Milan Belotti, il mercato non si fa con le parole ma servono i soldi. Il Gallo verso l'estero

Milan Belotti, il Gallo non può arrivare
Un incontro conoscitivo in cui si è parlato anche di Andrea Belotti ha fatto "sognare" per qualche ora ieri i tifosi del Milan. Dopo gli oltre 4 milioni di contatti su twitter con l'hashtag #milan Belotti il sogno rossonero di vedere Belotti con la maglia del Milan la prossima stagione è stato cullato per qualche ora prima del brusco ed inevitabile ritorno alla realtà.
La giornata di ieri era iniziata con buoni propositi e speranze importanti per il Milan, sempre alla ricerca di una punta di valore internazionale. Ad alimentare le voci su un possibile inserimento dei rossoneri nella corsa a Belotti è stato un incontro che si è tenuto presso la sede del Milan tra il Direttore Sportivo rossonero Massimo Mirabelli ed il collega del Torino Gianluca Petrachi. Un incontro durato diverse ore che ha fatto sperare per un attimo i tifosi del Milan in una svolta inaspettata sul futuro dell'attaccante granata.

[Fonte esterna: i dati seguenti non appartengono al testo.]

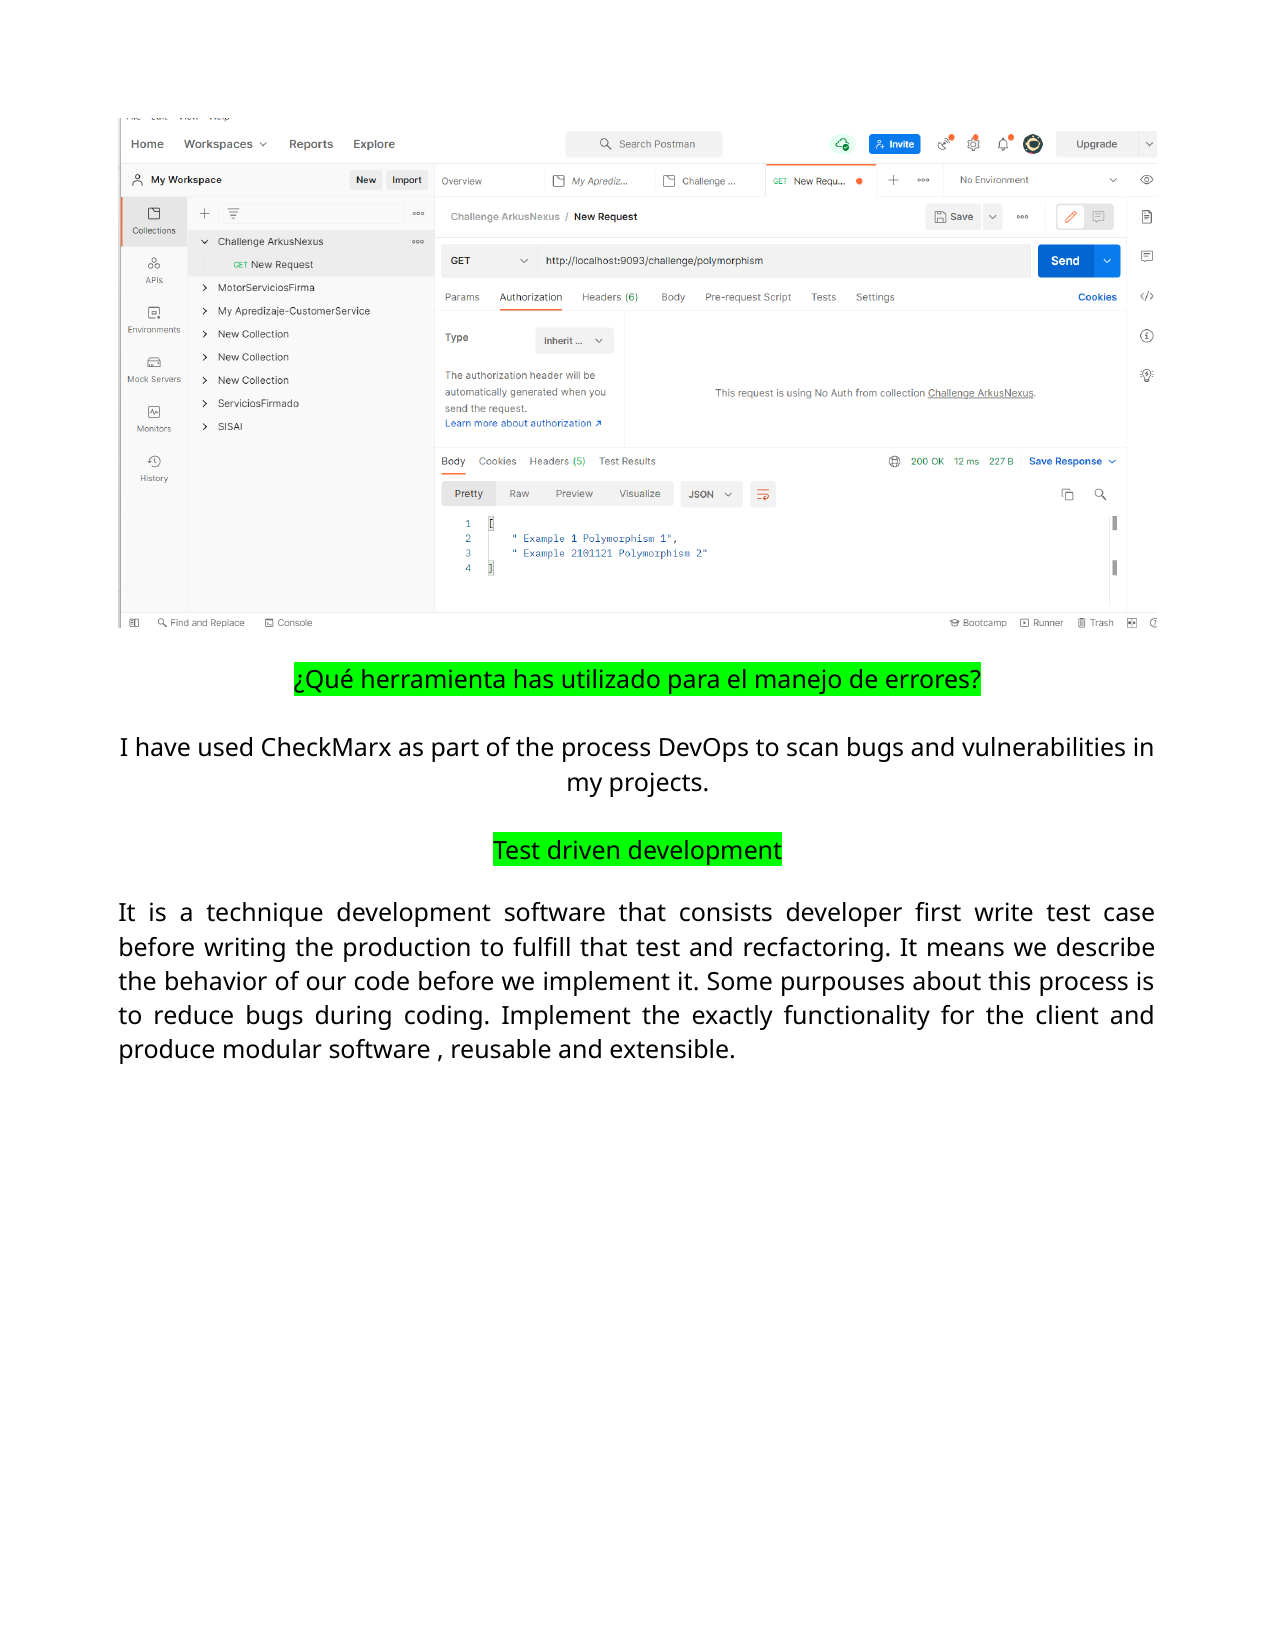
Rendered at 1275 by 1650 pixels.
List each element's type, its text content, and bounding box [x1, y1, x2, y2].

text I have used CheckMarx as part of the process DevOps to scan bugs and vulnerabilities in my projects. [118, 730, 1157, 798]
text ¿Qué herramienta has utilizado para el manejo de errores? [118, 628, 1157, 696]
text It is a technique development software that consists developer first write test case before writing the production to fulfill that test and recfactoring. It means we describe the behavior of our code before we implement it. Some purpouses about this process is to reduce bugs during coding. Implement the exactly functionality for the client and produce modular software , reusable and extensible. [118, 895, 1157, 1065]
text Test driven development [118, 798, 1157, 895]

A ridimensionare il tutto, riportando sulla terra i tifosi rossoneri, è stato lo stesso dirigente del Torino che in serata ha rilasciato una serie di dichiarazioni che di fatto chiudono quasi definitivamente ad un trasferimento del giovane bomber al Milan.
Milan Belotti, le parole del DS del Torino Petrachi.
"Andrea è consapevole del fatto che se dovesse arrivare un top club lui può partire. Reputo il Milan un top club per la storia, ma oggi non lo è. In Italia non lo vendiamo. Con Mirabelli abbiamo parlato di Belotti perchè a lui il giocatore è sempre piaciuto, però non mi ha detto che avrebbe certi soldi per Belotti. E' difficile, ribadisco, che un club italiano possa prenderlo".
Chiusa quindi ogni possibile speranza di vedere Belotti la prossima stagione con la maglia del Milan. Le dichiarazioni di Petrachi d'altra parte non hanno fatto che confermare lo scarso potere d'acquisto che oggi hanno i top club italiani (Juventus, probabilmente, a parte) rispetto ai principali club d'Europa. Nel Milan reduce dal cambio di proprietà e con un futuro ancora tutto da decifrare appare assolutamente irrazionale ipotizzare la realizzazione di un investimento da oltre 100 milioni di euro per acquistare il più forte attaccante italiano di questo momento. I sogni dei tifosi devono scontrarsi con le nude esigenze del club che si avvia verso una campagna di rafforzamento "interessante" ma che difficilmente porterà a Milano gente del calibro di Belotti, Aubameyang o Morata.